[[ MATERIAL SUPPLIED, beginning ]]

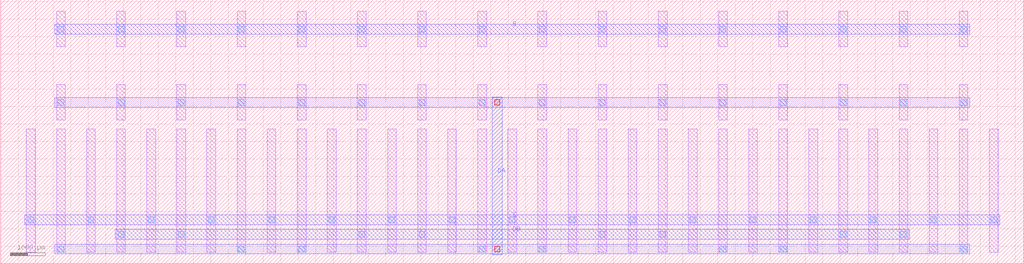
<source format=lef>
MACRO SCM_NMOS_B_85279373_X8_Y1
  UNITS 
    DATABASE MICRONS UNITS 1000;
  END UNITS 
  ORIGIN 0 0 ;
  FOREIGN SCM_NMOS_B_85279373_X8_Y1 0 0 ;
  SIZE 29240 BY 7560 ;
  PIN B
    DIRECTION INOUT ;
    USE SIGNAL ;
    PORT
      LAYER M2 ;
        RECT 1550 6580 27690 6860 ;
    END
  END B
  PIN DA
    DIRECTION INOUT ;
    USE SIGNAL ;
    PORT
      LAYER M3 ;
        RECT 14050 260 14330 4780 ;
    END
  END DA
  PIN DB
    DIRECTION INOUT ;
    USE SIGNAL ;
    PORT
      LAYER M2 ;
        RECT 3270 700 25970 980 ;
    END
  END DB
  PIN S
    DIRECTION INOUT ;
    USE SIGNAL ;
    PORT
      LAYER M2 ;
        RECT 690 1120 28550 1400 ;
    END
  END S
  OBS
    LAYER M1 ;
      RECT 1595 335 1845 3865 ;
    LAYER M1 ;
      RECT 1595 4115 1845 5125 ;
    LAYER M1 ;
      RECT 1595 6215 1845 7225 ;
    LAYER M1 ;
      RECT 735 335 985 3865 ;
    LAYER M1 ;
      RECT 2455 335 2705 3865 ;
    LAYER M1 ;
      RECT 3315 335 3565 3865 ;
    LAYER M1 ;
      RECT 3315 4115 3565 5125 ;
    LAYER M1 ;
      RECT 3315 6215 3565 7225 ;
    LAYER M1 ;
      RECT 4175 335 4425 3865 ;
    LAYER M1 ;
      RECT 5035 335 5285 3865 ;
    LAYER M1 ;
      RECT 5035 4115 5285 5125 ;
    LAYER M1 ;
      RECT 5035 6215 5285 7225 ;
    LAYER M1 ;
      RECT 5895 335 6145 3865 ;
    LAYER M1 ;
      RECT 6755 335 7005 3865 ;
    LAYER M1 ;
      RECT 6755 4115 7005 5125 ;
    LAYER M1 ;
      RECT 6755 6215 7005 7225 ;
    LAYER M1 ;
      RECT 7615 335 7865 3865 ;
    LAYER M1 ;
      RECT 8475 335 8725 3865 ;
    LAYER M1 ;
      RECT 8475 4115 8725 5125 ;
    LAYER M1 ;
      RECT 8475 6215 8725 7225 ;
    LAYER M1 ;
      RECT 9335 335 9585 3865 ;
    LAYER M1 ;
      RECT 10195 335 10445 3865 ;
    LAYER M1 ;
      RECT 10195 4115 10445 5125 ;
    LAYER M1 ;
      RECT 10195 6215 10445 7225 ;
    LAYER M1 ;
      RECT 11055 335 11305 3865 ;
    LAYER M1 ;
      RECT 11915 335 12165 3865 ;
    LAYER M1 ;
      RECT 11915 4115 12165 5125 ;
    LAYER M1 ;
      RECT 11915 6215 12165 7225 ;
    LAYER M1 ;
      RECT 12775 335 13025 3865 ;
    LAYER M1 ;
      RECT 13635 335 13885 3865 ;
    LAYER M1 ;
      RECT 13635 4115 13885 5125 ;
    LAYER M1 ;
      RECT 13635 6215 13885 7225 ;
    LAYER M1 ;
      RECT 14495 335 14745 3865 ;
    LAYER M1 ;
      RECT 15355 335 15605 3865 ;
    LAYER M1 ;
      RECT 15355 4115 15605 5125 ;
    LAYER M1 ;
      RECT 15355 6215 15605 7225 ;
    LAYER M1 ;
      RECT 16215 335 16465 3865 ;
    LAYER M1 ;
      RECT 17075 335 17325 3865 ;
    LAYER M1 ;
      RECT 17075 4115 17325 5125 ;
    LAYER M1 ;
      RECT 17075 6215 17325 7225 ;
    LAYER M1 ;
      RECT 17935 335 18185 3865 ;
    LAYER M1 ;
      RECT 18795 335 19045 3865 ;
    LAYER M1 ;
      RECT 18795 4115 19045 5125 ;
    LAYER M1 ;
      RECT 18795 6215 19045 7225 ;
    LAYER M1 ;
      RECT 19655 335 19905 3865 ;
    LAYER M1 ;
      RECT 20515 335 20765 3865 ;
    LAYER M1 ;
      RECT 20515 4115 20765 5125 ;
    LAYER M1 ;
      RECT 20515 6215 20765 7225 ;
    LAYER M1 ;
      RECT 21375 335 21625 3865 ;
    LAYER M1 ;
      RECT 22235 335 22485 3865 ;
    LAYER M1 ;
      RECT 22235 4115 22485 5125 ;
    LAYER M1 ;
      RECT 22235 6215 22485 7225 ;
    LAYER M1 ;
      RECT 23095 335 23345 3865 ;
    LAYER M1 ;
      RECT 23955 335 24205 3865 ;
    LAYER M1 ;
      RECT 23955 4115 24205 5125 ;
    LAYER M1 ;
      RECT 23955 6215 24205 7225 ;
    LAYER M1 ;
      RECT 24815 335 25065 3865 ;
    LAYER M1 ;
      RECT 25675 335 25925 3865 ;
    LAYER M1 ;
      RECT 25675 4115 25925 5125 ;
    LAYER M1 ;
      RECT 25675 6215 25925 7225 ;
    LAYER M1 ;
      RECT 26535 335 26785 3865 ;
    LAYER M1 ;
      RECT 27395 335 27645 3865 ;
    LAYER M1 ;
      RECT 27395 4115 27645 5125 ;
    LAYER M1 ;
      RECT 27395 6215 27645 7225 ;
    LAYER M1 ;
      RECT 28255 335 28505 3865 ;
    LAYER M2 ;
      RECT 1550 4480 27690 4760 ;
    LAYER M2 ;
      RECT 1550 280 27690 560 ;
    LAYER V1 ;
      RECT 13675 335 13845 505 ;
    LAYER V1 ;
      RECT 13675 4535 13845 4705 ;
    LAYER V1 ;
      RECT 13675 6635 13845 6805 ;
    LAYER V1 ;
      RECT 27435 335 27605 505 ;
    LAYER V1 ;
      RECT 27435 4535 27605 4705 ;
    LAYER V1 ;
      RECT 27435 6635 27605 6805 ;
    LAYER V1 ;
      RECT 15395 335 15565 505 ;
    LAYER V1 ;
      RECT 15395 4535 15565 4705 ;
    LAYER V1 ;
      RECT 15395 6635 15565 6805 ;
    LAYER V1 ;
      RECT 1635 335 1805 505 ;
    LAYER V1 ;
      RECT 1635 4535 1805 4705 ;
    LAYER V1 ;
      RECT 1635 6635 1805 6805 ;
    LAYER V1 ;
      RECT 3355 755 3525 925 ;
    LAYER V1 ;
      RECT 3355 4535 3525 4705 ;
    LAYER V1 ;
      RECT 3355 6635 3525 6805 ;
    LAYER V1 ;
      RECT 17115 755 17285 925 ;
    LAYER V1 ;
      RECT 17115 4535 17285 4705 ;
    LAYER V1 ;
      RECT 17115 6635 17285 6805 ;
    LAYER V1 ;
      RECT 5075 755 5245 925 ;
    LAYER V1 ;
      RECT 5075 4535 5245 4705 ;
    LAYER V1 ;
      RECT 5075 6635 5245 6805 ;
    LAYER V1 ;
      RECT 18835 755 19005 925 ;
    LAYER V1 ;
      RECT 18835 4535 19005 4705 ;
    LAYER V1 ;
      RECT 18835 6635 19005 6805 ;
    LAYER V1 ;
      RECT 6795 335 6965 505 ;
    LAYER V1 ;
      RECT 6795 4535 6965 4705 ;
    LAYER V1 ;
      RECT 6795 6635 6965 6805 ;
    LAYER V1 ;
      RECT 20555 335 20725 505 ;
    LAYER V1 ;
      RECT 20555 4535 20725 4705 ;
    LAYER V1 ;
      RECT 20555 6635 20725 6805 ;
    LAYER V1 ;
      RECT 25715 755 25885 925 ;
    LAYER V1 ;
      RECT 25715 4535 25885 4705 ;
    LAYER V1 ;
      RECT 25715 6635 25885 6805 ;
    LAYER V1 ;
      RECT 22275 335 22445 505 ;
    LAYER V1 ;
      RECT 22275 4535 22445 4705 ;
    LAYER V1 ;
      RECT 22275 6635 22445 6805 ;
    LAYER V1 ;
      RECT 8515 335 8685 505 ;
    LAYER V1 ;
      RECT 8515 4535 8685 4705 ;
    LAYER V1 ;
      RECT 8515 6635 8685 6805 ;
    LAYER V1 ;
      RECT 23995 755 24165 925 ;
    LAYER V1 ;
      RECT 23995 4535 24165 4705 ;
    LAYER V1 ;
      RECT 23995 6635 24165 6805 ;
    LAYER V1 ;
      RECT 11955 755 12125 925 ;
    LAYER V1 ;
      RECT 11955 4535 12125 4705 ;
    LAYER V1 ;
      RECT 11955 6635 12125 6805 ;
    LAYER V1 ;
      RECT 10235 755 10405 925 ;
    LAYER V1 ;
      RECT 10235 4535 10405 4705 ;
    LAYER V1 ;
      RECT 10235 6635 10405 6805 ;
    LAYER V1 ;
      RECT 28295 1175 28465 1345 ;
    LAYER V1 ;
      RECT 14535 1175 14705 1345 ;
    LAYER V1 ;
      RECT 775 1175 945 1345 ;
    LAYER V1 ;
      RECT 2495 1175 2665 1345 ;
    LAYER V1 ;
      RECT 16255 1175 16425 1345 ;
    LAYER V1 ;
      RECT 24855 1175 25025 1345 ;
    LAYER V1 ;
      RECT 4215 1175 4385 1345 ;
    LAYER V1 ;
      RECT 17975 1175 18145 1345 ;
    LAYER V1 ;
      RECT 19695 1175 19865 1345 ;
    LAYER V1 ;
      RECT 5935 1175 6105 1345 ;
    LAYER V1 ;
      RECT 21415 1175 21585 1345 ;
    LAYER V1 ;
      RECT 7655 1175 7825 1345 ;
    LAYER V1 ;
      RECT 23135 1175 23305 1345 ;
    LAYER V1 ;
      RECT 9375 1175 9545 1345 ;
    LAYER V1 ;
      RECT 11095 1175 11265 1345 ;
    LAYER V1 ;
      RECT 12815 1175 12985 1345 ;
    LAYER V1 ;
      RECT 26575 1175 26745 1345 ;
    LAYER V2 ;
      RECT 14115 345 14265 495 ;
    LAYER V2 ;
      RECT 14115 4545 14265 4695 ;
  END
END SCM_NMOS_B_85279373_X8_Y1

</source>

[[ MATERIAL SUPPLIED, end ]]

EXERCISE | Nothing but the lines from the one with "RECT 9375 1175 9545 1345 ;" through the last line of the data should appear; print them exactly.

TASK ANSWER |
      RECT 9375 1175 9545 1345 ;
    LAYER V1 ;
      RECT 11095 1175 11265 1345 ;
    LAYER V1 ;
      RECT 12815 1175 12985 1345 ;
    LAYER V1 ;
      RECT 26575 1175 26745 1345 ;
    LAYER V2 ;
      RECT 14115 345 14265 495 ;
    LAYER V2 ;
      RECT 14115 4545 14265 4695 ;
  END
END SCM_NMOS_B_85279373_X8_Y1

</source>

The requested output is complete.